13 Assim são os caminhos dos que se esquecem de Deus; assim acaba a esperança do ímpio. São assim as veredas de todos os que se esquecem de Deus; e a esperança dos ímpios perecerá.
14 A sua segurança será frustrada e a sua confiança como se pendurasse numa teia de aranha. A sua firmeza será frustrada, e a sua confiança é teia de aranha.
15 Ele apoia-se na sua teia, mas ela não suportará; segura-se, mas ela não resistirá. Ele se encosta em sua casa, mas ela não resiste; agarra-se a ela, mas ela não fica em pé.’”
16 É como uma planta bem regada pelo Sol; os seus ramos estendem-se nos caminhos do jardim. “Ele é viçoso diante do sol, e os seus renovos se espalham pelo jardim;
17 As raízes vão à procura da água por entre as pedras. as suas raízes se entrelaçam num montão de pedras e penetram até as muralhas.
18 Mas depois de desaparecer, nem sequer se dá pela sua falta; é esse o seu destino. Mas, se o arrancam do seu lugar, este o negará, dizendo: ‘Eu nunca vi você.’

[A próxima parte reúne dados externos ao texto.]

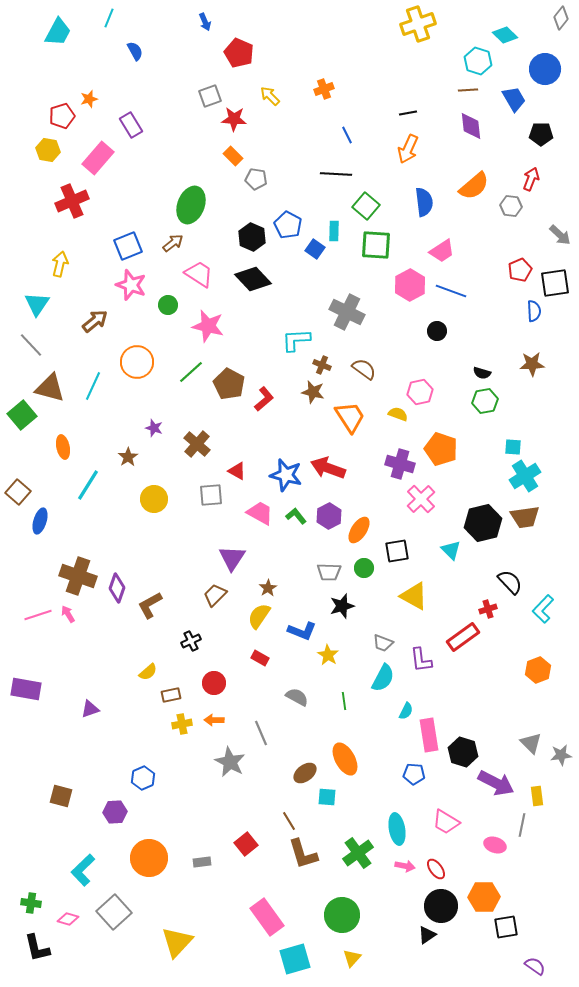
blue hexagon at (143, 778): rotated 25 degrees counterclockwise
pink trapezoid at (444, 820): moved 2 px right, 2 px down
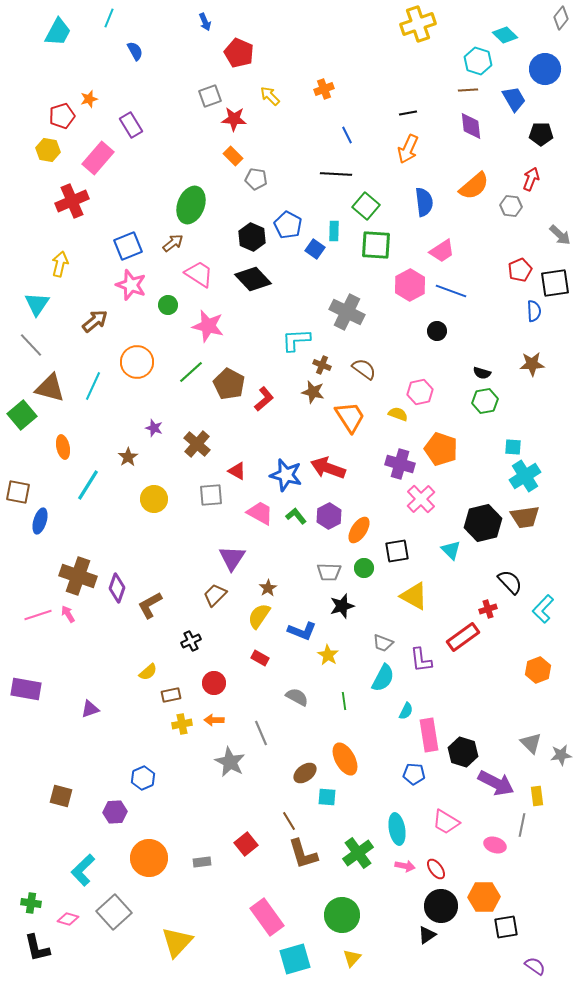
brown square at (18, 492): rotated 30 degrees counterclockwise
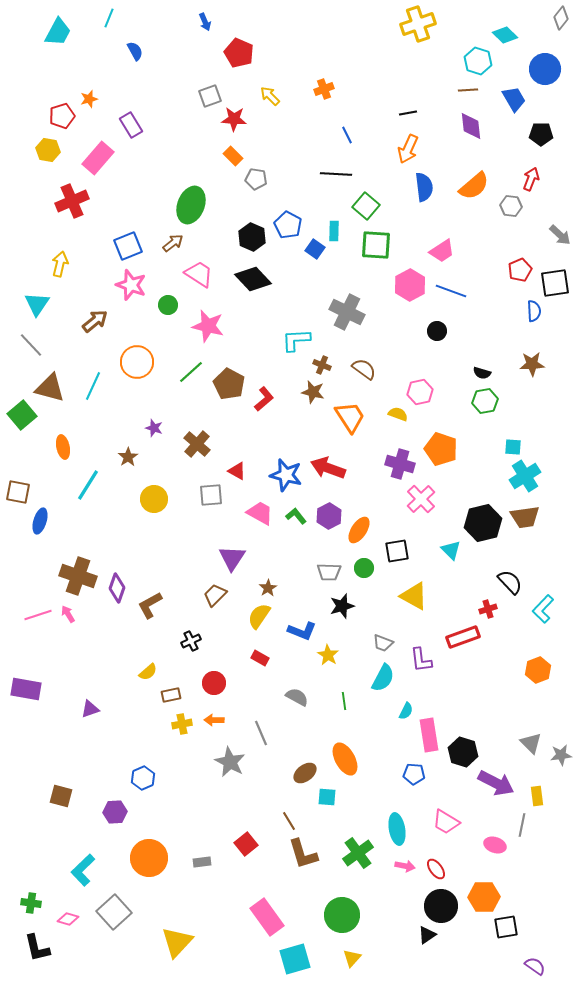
blue semicircle at (424, 202): moved 15 px up
red rectangle at (463, 637): rotated 16 degrees clockwise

19 Assim chega ao fim a alegria do seu caminho e outros brotam da terra no seu lugar. Eis no que deu a sua vida! E do pó brotarão outros.”
20 No entanto, repara: Deus não rejeitará alguém que seja reto; também não estenderá a mão para ajudar malfeitores. “Eis que Deus não rejeita o íntegro, nem toma os malfeitores pela mão.
21 Ele acabará por encher a tua boca de risos e os teus lábios de exclamações de felicidade. Ele encherá a sua boca de riso e os seus lábios de alegria.
22 Aqueles que te odeiam serão cobertos de vergonha e o malvado será destruído.” Os que o odeiam se cobrirão de vergonha, e a tenda dos ímpios não subsistirá.”